EXCERPT PROVIDED START

We are social creatures: how connections help us thrive

The biggest challenge I encountered when moving to Canada on my own four years ago was my sense of loneliness and isolation. Even though I did meet lots of people, I realized that creating deep friendships would take more time than I anticipated. Most people already seemed to have their circle of friends and didn’t seem very interested in making new connections. After a few failed attempts, I became quite disillusioned and slowly lost hope in ever being able to create a network of friends.

During my first years, I was often Skyping or texting with friends and family I had left behind, which always provided me with some comfort. However, I was also aware that I couldn’t merely rely on the support of people that lived thousands of kilometres away. I needed to start settling in and creating my own community of friends here in Canada. Most, importantly, I needed to find hope and motivation again.

 

Wired to connect

Thanks to recent research in neuroscience, we know that human beings are wired for connection since birth. It is not so much a choice; it is more a basic human need. We are social creatures and survive best when in groups. Moreover, research shows that we cannot reach our full potential unless we are in healthy relationships with others.

Since social connection is key to our survival and happiness, it is vital that immigrants moving to a new country find people to connect with. And so I did.

EXCERPT PROVIDED END
EXTRACTED RECORDS START

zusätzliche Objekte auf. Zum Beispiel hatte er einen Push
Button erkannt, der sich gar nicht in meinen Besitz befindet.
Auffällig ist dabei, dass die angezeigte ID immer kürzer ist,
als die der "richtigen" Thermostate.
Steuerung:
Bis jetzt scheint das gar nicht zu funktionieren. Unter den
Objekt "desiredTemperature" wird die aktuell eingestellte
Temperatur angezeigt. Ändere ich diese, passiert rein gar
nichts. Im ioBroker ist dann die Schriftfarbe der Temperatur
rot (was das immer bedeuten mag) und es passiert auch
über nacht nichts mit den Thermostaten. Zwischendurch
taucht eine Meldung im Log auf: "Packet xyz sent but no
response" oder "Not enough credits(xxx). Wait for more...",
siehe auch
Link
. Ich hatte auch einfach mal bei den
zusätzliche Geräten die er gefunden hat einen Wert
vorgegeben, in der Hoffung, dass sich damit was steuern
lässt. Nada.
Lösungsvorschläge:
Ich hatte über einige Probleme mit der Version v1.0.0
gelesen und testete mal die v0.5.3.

EXTRACTED RECORDS END

TASKS AND EXERCISES>
#1 Decide whether each statement agrees with the piece on social connection, answering yes or no and quoting the words that decide it: (a) The writer moved to Canada with family four years ago. (b) The writer kept in touch with people back home by Skyping or texting. (c) Research shows people can reach their full potential without relationships with others.
#2 Continue the piece on social connection from its final sentence.
The entries have nothing to do with the piece on social connection.

REPLIES>
#1
(a) No: "moving to Canada on my own four years ago."
(b) Yes: "I was often Skyping or texting with friends and family I had left behind."
(c) No: "we cannot reach our full potential unless we are in healthy relationships with others."

#2
Get out of your comfort zone

My first lesson was to become more proactive in connecting with people. Instead of waiting for people to reach out and invite me out, I decided that I would make the first step myself. I never considered myself an extroverted person, but I realized that it was time to challenge myself and get out of my comfort zone. The passivity or hopelessness I had grown into wasn’t serving me anymore and a change needed to happen. Instead of being angry at others for not connecting with me, I needed to start working with myself.

Therefore, I decided to start doing activities that make me feel good. Since I had always had a passion for dancing, I started taking salsa and kizomba classes, which brought me a lot of joy, excitement and positivity. When I surrounded myself with Latin music and dance, it would automatically shift my energy, and I would become more open to exchanging a few smiles, approaching people and initiating conversations.

It is when I found myself in my own element, feeling joyful and happy, that I found it easiest to connect with other people. The rest just naturally followed. I started creating connections and friendships, and, simultaneously, I started feeling more at home in Vancouver.

So, what is your hobby? What is your passion? What activity could you undertake that would help you create meaningful connections with others?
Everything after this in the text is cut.